*Goal of the exercise*
Print out each entry below in full, exactly as given, excluding pictures.

*Available records*
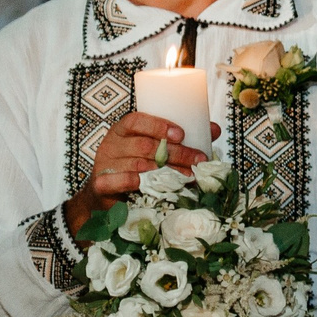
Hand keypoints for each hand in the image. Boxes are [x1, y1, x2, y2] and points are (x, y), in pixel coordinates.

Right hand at [65, 113, 214, 236]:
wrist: (109, 196)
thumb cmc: (139, 167)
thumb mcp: (157, 149)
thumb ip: (182, 139)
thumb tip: (214, 129)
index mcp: (124, 131)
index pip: (136, 120)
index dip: (158, 125)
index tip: (181, 134)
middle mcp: (112, 144)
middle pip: (144, 145)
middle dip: (175, 153)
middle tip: (198, 160)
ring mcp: (105, 164)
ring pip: (136, 164)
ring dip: (165, 171)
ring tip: (188, 176)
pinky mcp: (101, 184)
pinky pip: (116, 181)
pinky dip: (132, 182)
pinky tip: (149, 184)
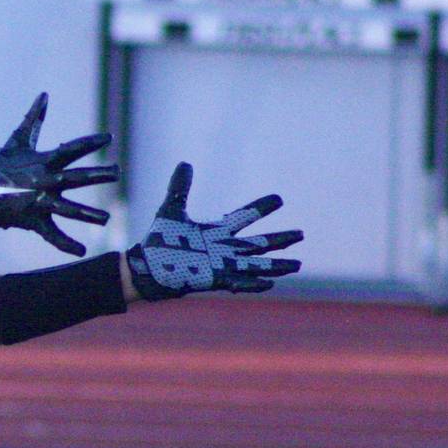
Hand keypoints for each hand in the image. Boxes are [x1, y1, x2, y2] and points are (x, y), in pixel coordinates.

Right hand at [0, 94, 117, 255]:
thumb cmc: (0, 163)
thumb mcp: (18, 139)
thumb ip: (34, 118)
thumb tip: (44, 95)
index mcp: (43, 161)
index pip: (71, 149)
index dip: (90, 142)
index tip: (108, 137)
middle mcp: (45, 181)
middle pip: (76, 178)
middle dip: (98, 175)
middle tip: (116, 172)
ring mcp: (39, 202)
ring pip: (68, 210)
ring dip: (88, 215)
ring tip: (106, 220)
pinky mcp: (33, 220)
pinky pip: (52, 234)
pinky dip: (65, 244)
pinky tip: (82, 251)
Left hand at [126, 163, 302, 298]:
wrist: (147, 268)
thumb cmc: (159, 242)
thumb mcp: (170, 210)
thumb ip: (180, 188)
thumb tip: (185, 163)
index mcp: (217, 231)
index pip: (244, 217)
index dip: (260, 208)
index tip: (278, 199)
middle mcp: (224, 249)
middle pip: (259, 243)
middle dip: (280, 239)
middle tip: (301, 233)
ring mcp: (221, 266)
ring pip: (255, 264)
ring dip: (276, 265)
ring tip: (297, 264)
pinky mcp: (214, 280)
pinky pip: (238, 282)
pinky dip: (253, 283)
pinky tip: (270, 283)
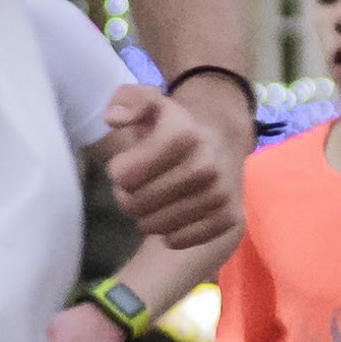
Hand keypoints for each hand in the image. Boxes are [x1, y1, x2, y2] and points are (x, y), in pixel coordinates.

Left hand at [101, 84, 239, 251]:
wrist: (221, 141)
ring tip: (156, 196)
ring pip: (152, 226)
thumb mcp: (149, 102)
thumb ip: (127, 101)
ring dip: (146, 214)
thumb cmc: (173, 126)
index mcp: (183, 135)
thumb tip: (113, 119)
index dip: (119, 171)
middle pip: (134, 204)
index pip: (125, 175)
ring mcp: (219, 195)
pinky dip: (168, 231)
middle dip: (129, 195)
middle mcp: (206, 166)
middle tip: (141, 183)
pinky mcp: (227, 220)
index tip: (129, 162)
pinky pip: (176, 240)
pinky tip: (175, 211)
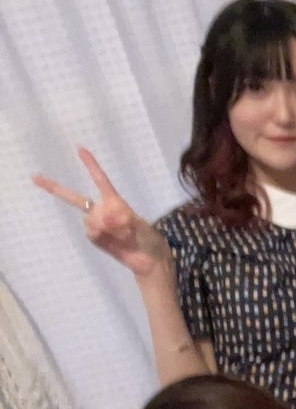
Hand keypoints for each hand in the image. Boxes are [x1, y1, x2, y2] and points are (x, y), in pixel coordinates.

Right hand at [34, 147, 171, 280]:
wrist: (147, 260)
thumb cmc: (148, 238)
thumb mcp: (141, 227)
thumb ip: (124, 220)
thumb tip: (105, 217)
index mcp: (115, 201)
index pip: (100, 180)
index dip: (90, 165)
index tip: (80, 148)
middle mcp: (102, 210)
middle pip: (74, 198)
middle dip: (54, 188)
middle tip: (34, 177)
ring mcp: (96, 224)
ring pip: (89, 219)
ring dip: (104, 226)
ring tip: (123, 235)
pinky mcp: (95, 237)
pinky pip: (90, 232)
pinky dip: (100, 236)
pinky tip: (114, 241)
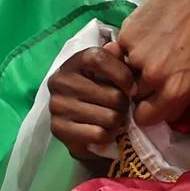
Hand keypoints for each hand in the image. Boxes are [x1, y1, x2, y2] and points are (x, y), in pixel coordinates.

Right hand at [46, 42, 134, 159]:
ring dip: (118, 122)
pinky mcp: (58, 129)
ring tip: (114, 119)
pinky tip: (105, 131)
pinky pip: (98, 134)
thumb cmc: (97, 88)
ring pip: (109, 118)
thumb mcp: (107, 70)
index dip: (123, 75)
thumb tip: (123, 54)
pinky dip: (108, 135)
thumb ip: (117, 59)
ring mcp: (57, 105)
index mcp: (75, 61)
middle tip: (122, 108)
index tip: (132, 89)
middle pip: (112, 96)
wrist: (73, 116)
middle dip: (124, 105)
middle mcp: (61, 81)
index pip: (100, 59)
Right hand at [117, 0, 189, 125]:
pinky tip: (147, 33)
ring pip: (124, 72)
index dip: (145, 110)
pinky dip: (130, 45)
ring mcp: (137, 56)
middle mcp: (154, 77)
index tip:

*Answer area*
Hand keypoints for each hand in the image. Boxes are [x1, y1, x2, y2] and points are (x, y), in pixel coordinates.

Right hand at [65, 113, 214, 236]:
wrist: (109, 196)
thumb cmc: (139, 167)
thumb mcp: (157, 149)
thumb ip: (182, 139)
thumb tip: (214, 129)
index mcp: (124, 131)
index pip: (136, 120)
index dip: (158, 125)
index tip: (181, 134)
middle mcp: (112, 144)
middle pip: (144, 145)
middle dip: (175, 153)
middle tip: (198, 160)
ring mcp: (105, 164)
ring pip: (136, 164)
ring dip: (165, 171)
ring tip: (188, 176)
pinky mcp: (101, 184)
pinky pip: (116, 181)
pinky dip: (132, 182)
pinky tip: (149, 184)
Hand keypoints for each hand in the image. Boxes are [x1, y1, x2, y2] and points are (x, y), in pixel coordinates.

Right hand at [0, 94, 117, 255]:
thumb cmc: (0, 163)
thumb mcp: (18, 139)
thumb ip: (34, 118)
thumb tip: (44, 95)
index mcp: (43, 161)
index pip: (71, 149)
index dip: (90, 142)
index tip: (108, 137)
middle mcp: (45, 181)
middle pip: (76, 178)
middle dip: (98, 175)
middle tip: (116, 172)
ring mcp: (39, 202)
ring pip: (68, 210)
ring dip: (88, 215)
ring tip: (106, 220)
pinky mcp: (33, 220)
pinky pip: (52, 234)
pinky dip: (65, 244)
pinky tip: (82, 251)
Left hand at [126, 163, 302, 298]:
wrist: (147, 268)
thumb cmc: (159, 242)
thumb mcp: (170, 210)
thumb ip: (180, 188)
thumb tip: (185, 163)
index mcp: (217, 231)
index pip: (244, 217)
index dip: (260, 208)
index tip: (278, 199)
middle mcp: (224, 249)
middle pip: (259, 243)
middle dip: (280, 239)
middle tip: (301, 233)
ring mcp: (221, 266)
ring pip: (255, 264)
ring dip: (276, 265)
ring tip: (297, 264)
pinky mcp: (214, 280)
pinky pip: (238, 282)
pinky dip: (253, 283)
pinky tip: (270, 283)
Hand keypoints for each hand in the image. Boxes are [x1, y1, x2, y2] and points are (x, y), in pixel coordinates.

Left hand at [101, 84, 239, 251]:
wrist: (221, 141)
ring tip: (156, 196)
ring pip: (152, 226)
thumb mcp: (149, 102)
thumb ip: (127, 101)
ring dip: (146, 214)
thumb cmc: (173, 126)
index mcp: (183, 135)
thumb tip: (113, 119)
index dip: (119, 171)
middle pip: (134, 204)
index pip: (125, 175)
ring mcp: (219, 195)
pinky dip: (168, 231)
middle dip: (129, 195)
middle mcp: (206, 166)
middle tip: (141, 183)
pinky mcp: (227, 220)
index tip: (129, 162)
pinky pip: (176, 240)
pinky tip: (175, 211)
Hand keypoints for each hand in the image. Boxes are [x1, y1, x2, y2] and points are (x, y), in pixel coordinates.

Right hand at [34, 147, 171, 280]:
wrist: (147, 260)
thumb cmc: (148, 238)
thumb mcp: (141, 227)
thumb ip: (124, 220)
thumb tip: (105, 217)
index mcp: (115, 201)
index pip: (100, 180)
index dip: (90, 165)
index tip: (80, 148)
middle mcp: (102, 210)
middle pip: (74, 198)
middle dip: (54, 188)
middle tip: (34, 177)
ring mcp: (96, 224)
ring pip: (89, 219)
ring dip: (104, 226)
ring tip: (123, 235)
pinky mcp: (95, 237)
pinky pip: (90, 232)
pinky dip: (100, 236)
pinky tip: (114, 241)
Hand keypoints for each hand in the image. Boxes are [x1, y1, x2, y2] and points are (x, y), in pixel coordinates.

Right hand at [46, 42, 134, 159]:
ring dip: (118, 122)
pinky mcp: (58, 129)
ring tip: (114, 119)
pinky tip: (105, 131)
pinky pip: (98, 134)
thumb cmc: (97, 88)
ring pip: (109, 118)
thumb mcp: (107, 70)
index dip: (123, 75)
thumb tip: (123, 54)
pinky dip: (108, 135)
thumb ip: (117, 59)
ring mcp: (57, 105)
index mcp: (75, 61)
middle tip: (122, 108)
index tip: (132, 89)
middle pip: (112, 96)
wrist: (73, 116)
middle dip: (124, 105)
middle mcp: (61, 81)
index pip: (100, 59)
Right hand at [117, 0, 189, 125]:
pinky tip: (147, 33)
ring pip: (124, 72)
index dip: (145, 110)
pinky dip: (130, 45)
ring mcp: (137, 56)
middle mcp: (154, 77)
index tip:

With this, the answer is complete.